The Current Situation
Public transportation’s infrastructure woes are well documented. The 2015 Conditions and Performance Report produced by the U.S. Department of Transportation, estimated the overall State of Good Repair backlog to be at $89.9 billion and growing. More than $50 billion in backlog exists just with the seven largest transit systems.
Why Modernization Matters
The connection between asset condition and asset performance is clear. Systems in poorer condition have higher maintenance costs and more frequent breakdowns. Assets that have to be replaced unexpectedly can cause disruption to travelers. This translates into delays and service reductions, which result in travel time cost increases for passengers.
Case studies clearly demonstrate that a regional economy can experience millions of dollars in losses (from lost revenue and repair costs) if unanticipated events strike a major transit system in less than a state of good repair.

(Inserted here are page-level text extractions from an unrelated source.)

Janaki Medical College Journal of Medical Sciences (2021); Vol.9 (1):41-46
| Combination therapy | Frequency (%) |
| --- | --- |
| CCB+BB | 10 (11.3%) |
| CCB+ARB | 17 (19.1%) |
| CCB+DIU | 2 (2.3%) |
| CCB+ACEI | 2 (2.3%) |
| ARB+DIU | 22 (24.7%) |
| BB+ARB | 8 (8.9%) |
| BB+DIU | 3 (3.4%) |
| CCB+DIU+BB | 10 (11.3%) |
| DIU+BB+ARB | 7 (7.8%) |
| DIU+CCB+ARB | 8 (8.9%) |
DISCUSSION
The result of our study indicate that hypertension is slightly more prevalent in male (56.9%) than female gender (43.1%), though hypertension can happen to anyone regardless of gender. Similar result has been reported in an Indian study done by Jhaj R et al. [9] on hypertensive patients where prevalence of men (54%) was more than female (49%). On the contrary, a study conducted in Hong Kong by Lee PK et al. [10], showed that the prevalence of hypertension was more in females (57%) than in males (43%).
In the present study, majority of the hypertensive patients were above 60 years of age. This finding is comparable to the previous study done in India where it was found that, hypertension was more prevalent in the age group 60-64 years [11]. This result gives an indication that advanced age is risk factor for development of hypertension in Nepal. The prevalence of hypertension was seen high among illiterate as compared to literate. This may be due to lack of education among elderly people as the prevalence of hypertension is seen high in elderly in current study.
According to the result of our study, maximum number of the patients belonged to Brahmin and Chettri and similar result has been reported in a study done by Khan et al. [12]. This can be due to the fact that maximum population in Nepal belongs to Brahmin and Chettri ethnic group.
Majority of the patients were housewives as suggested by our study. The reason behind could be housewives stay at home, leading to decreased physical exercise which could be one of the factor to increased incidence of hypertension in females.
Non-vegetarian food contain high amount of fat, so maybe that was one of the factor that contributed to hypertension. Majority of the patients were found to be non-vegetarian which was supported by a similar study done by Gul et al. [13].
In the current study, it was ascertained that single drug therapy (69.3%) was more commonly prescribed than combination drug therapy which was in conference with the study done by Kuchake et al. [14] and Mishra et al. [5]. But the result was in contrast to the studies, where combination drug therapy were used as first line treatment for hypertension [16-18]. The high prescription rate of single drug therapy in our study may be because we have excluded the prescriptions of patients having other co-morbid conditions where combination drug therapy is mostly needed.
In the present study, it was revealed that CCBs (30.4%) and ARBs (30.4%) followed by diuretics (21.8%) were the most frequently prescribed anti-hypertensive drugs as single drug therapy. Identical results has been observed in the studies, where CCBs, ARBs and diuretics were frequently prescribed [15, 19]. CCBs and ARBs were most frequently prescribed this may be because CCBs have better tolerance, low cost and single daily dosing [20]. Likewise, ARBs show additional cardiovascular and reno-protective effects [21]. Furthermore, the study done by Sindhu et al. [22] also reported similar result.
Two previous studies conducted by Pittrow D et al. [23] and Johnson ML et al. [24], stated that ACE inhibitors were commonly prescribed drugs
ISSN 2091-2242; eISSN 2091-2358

As cities throughout America compete to attract or retain key occupations and businesses, the condition and quality of public transit infrastructure plays a growing role in what makes a thriving regional economy.
This report details how the following six public transit agencies are exploring and coping with their current SGR issues.

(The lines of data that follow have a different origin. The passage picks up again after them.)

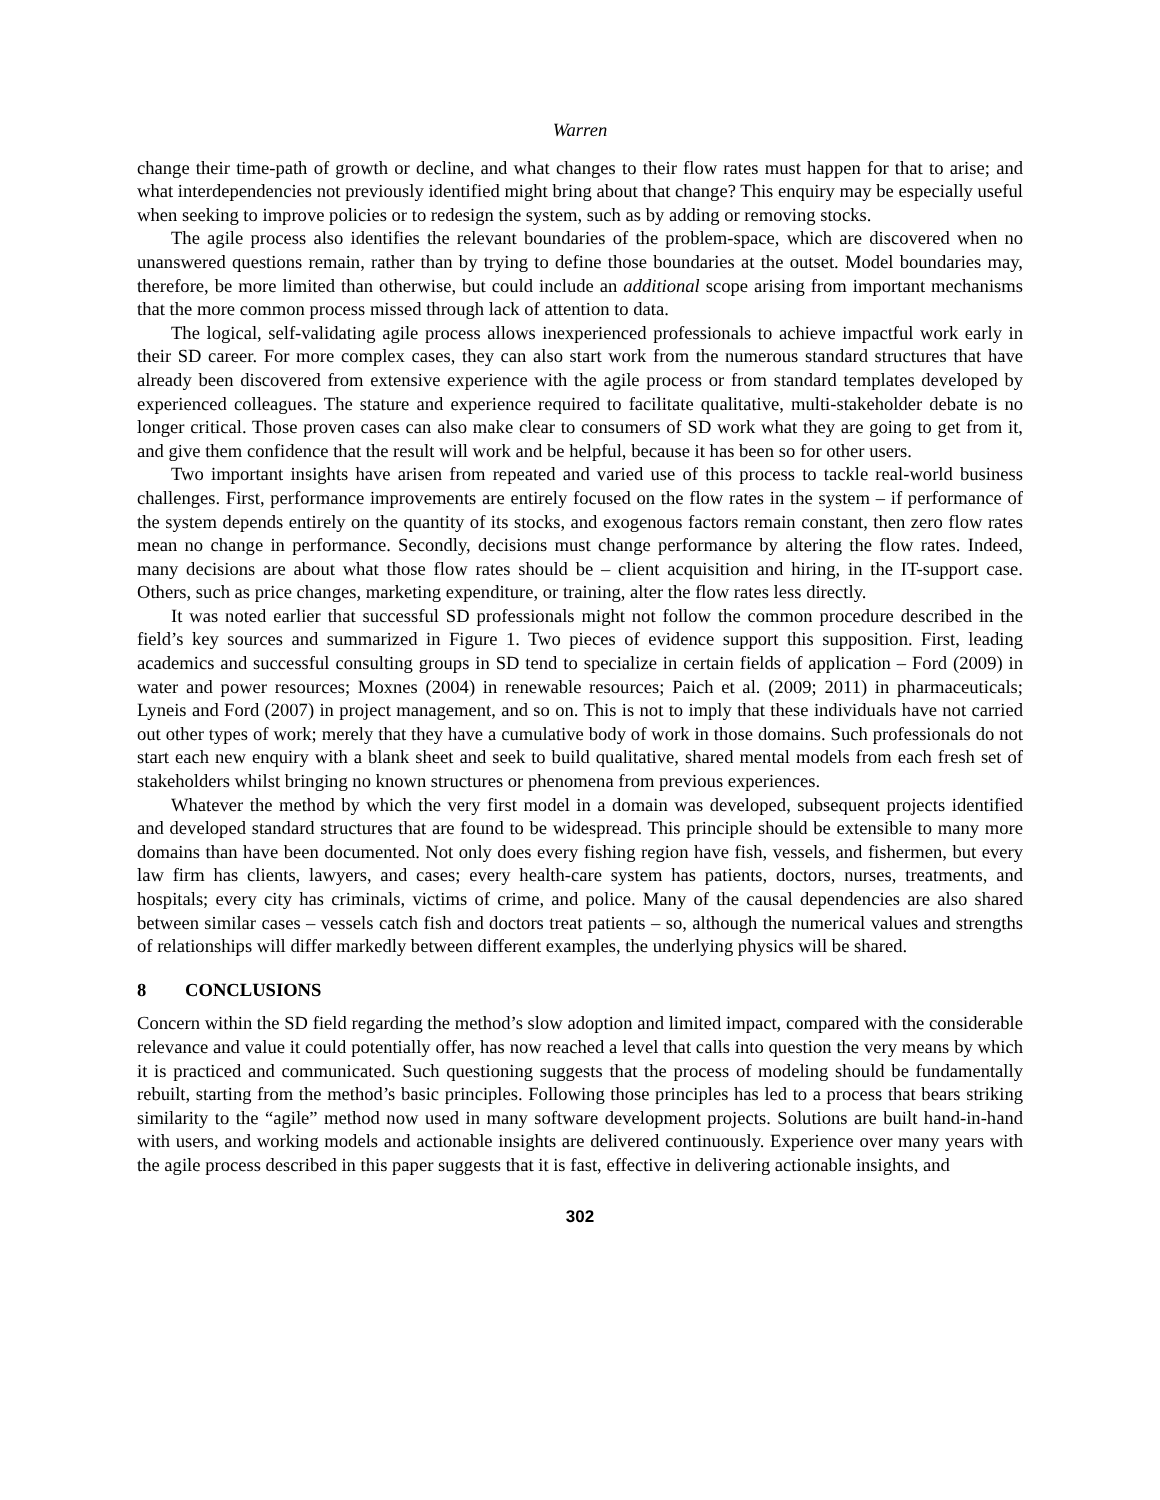Warren
change their time-path of growth or decline, and what changes to their flow rates must happen for that to arise; and what interdependencies not previously identified might bring about that change? This enquiry may be especially useful when seeking to improve policies or to redesign the system, such as by adding or removing stocks.
The agile process also identifies the relevant boundaries of the problem-space, which are discovered when no unanswered questions remain, rather than by trying to define those boundaries at the outset. Model boundaries may, therefore, be more limited than otherwise, but could include an additional scope arising from important mechanisms that the more common process missed through lack of attention to data.
The logical, self-validating agile process allows inexperienced professionals to achieve impactful work early in their SD career. For more complex cases, they can also start work from the numerous standard structures that have already been discovered from extensive experience with the agile process or from standard templates developed by experienced colleagues. The stature and experience required to facilitate qualitative, multi-stakeholder debate is no longer critical. Those proven cases can also make clear to consumers of SD work what they are going to get from it, and give them confidence that the result will work and be helpful, because it has been so for other users.
Two important insights have arisen from repeated and varied use of this process to tackle real-world business challenges. First, performance improvements are entirely focused on the flow rates in the system – if performance of the system depends entirely on the quantity of its stocks, and exogenous factors remain constant, then zero flow rates mean no change in performance. Secondly, decisions must change performance by altering the flow rates. Indeed, many decisions are about what those flow rates should be – client acquisition and hiring, in the IT-support case. Others, such as price changes, marketing expenditure, or training, alter the flow rates less directly.
It was noted earlier that successful SD professionals might not follow the common procedure described in the field’s key sources and summarized in Figure 1. Two pieces of evidence support this supposition. First, leading academics and successful consulting groups in SD tend to specialize in certain fields of application – Ford (2009) in water and power resources; Moxnes (2004) in renewable resources; Paich et al. (2009; 2011) in pharmaceuticals; Lyneis and Ford (2007) in project management, and so on. This is not to imply that these individuals have not carried out other types of work; merely that they have a cumulative body of work in those domains. Such professionals do not start each new enquiry with a blank sheet and seek to build qualitative, shared mental models from each fresh set of stakeholders whilst bringing no known structures or phenomena from previous experiences.
Whatever the method by which the very first model in a domain was developed, subsequent projects identified and developed standard structures that are found to be widespread. This principle should be extensible to many more domains than have been documented. Not only does every fishing region have fish, vessels, and fishermen, but every law firm has clients, lawyers, and cases; every health-care system has patients, doctors, nurses, treatments, and hospitals; every city has criminals, victims of crime, and police. Many of the causal dependencies are also shared between similar cases – vessels catch fish and doctors treat patients – so, although the numerical values and strengths of relationships will differ markedly between different examples, the underlying physics will be shared.
8 CONCLUSIONS
Concern within the SD field regarding the method’s slow adoption and limited impact, compared with the considerable relevance and value it could potentially offer, has now reached a level that calls into question the very means by which it is practiced and communicated. Such questioning suggests that the process of modeling should be fundamentally rebuilt, starting from the method’s basic principles. Following those principles has led to a process that bears striking similarity to the “agile” method now used in many software development projects. Solutions are built hand-in-hand with users, and working models and actionable insights are delivered continuously. Experience over many years with the agile process described in this paper suggests that it is fast, effective in delivering actionable insights, and
302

- San Francisco Municipal Transportation Agency (SFMTA)
- Southeastern Pennsylvania Transportation Authority (SEPTA)
- Massachusetts Bay Transportation Authority (MBTA)
- Metropolitan Atlanta Rapid Transit Authority (MARTA)
- Washington Metropolitan Area Transportation Authority (WMATA)
- Chicago Transit Authority (CTA)
The Consequences of Not Investing in Modernization
Our failure to adequately invest in public transportation infrastructure holds back America’s economy. Absent of increased investment, the country would see $340 billion less in cumulative business sales over the next six years. This translates to a loss of $180 billion in cumulative gross national product (GNP) and a loss of $109 billion in household income. This equates to over 160,000 fewer jobs. These losses are a product of decreases in efficiency and productivity from public transit delays and disruptions. In contrast, the economy benefits when transit operators can devote resources toward expanding and modernizing service in response to emerging growth.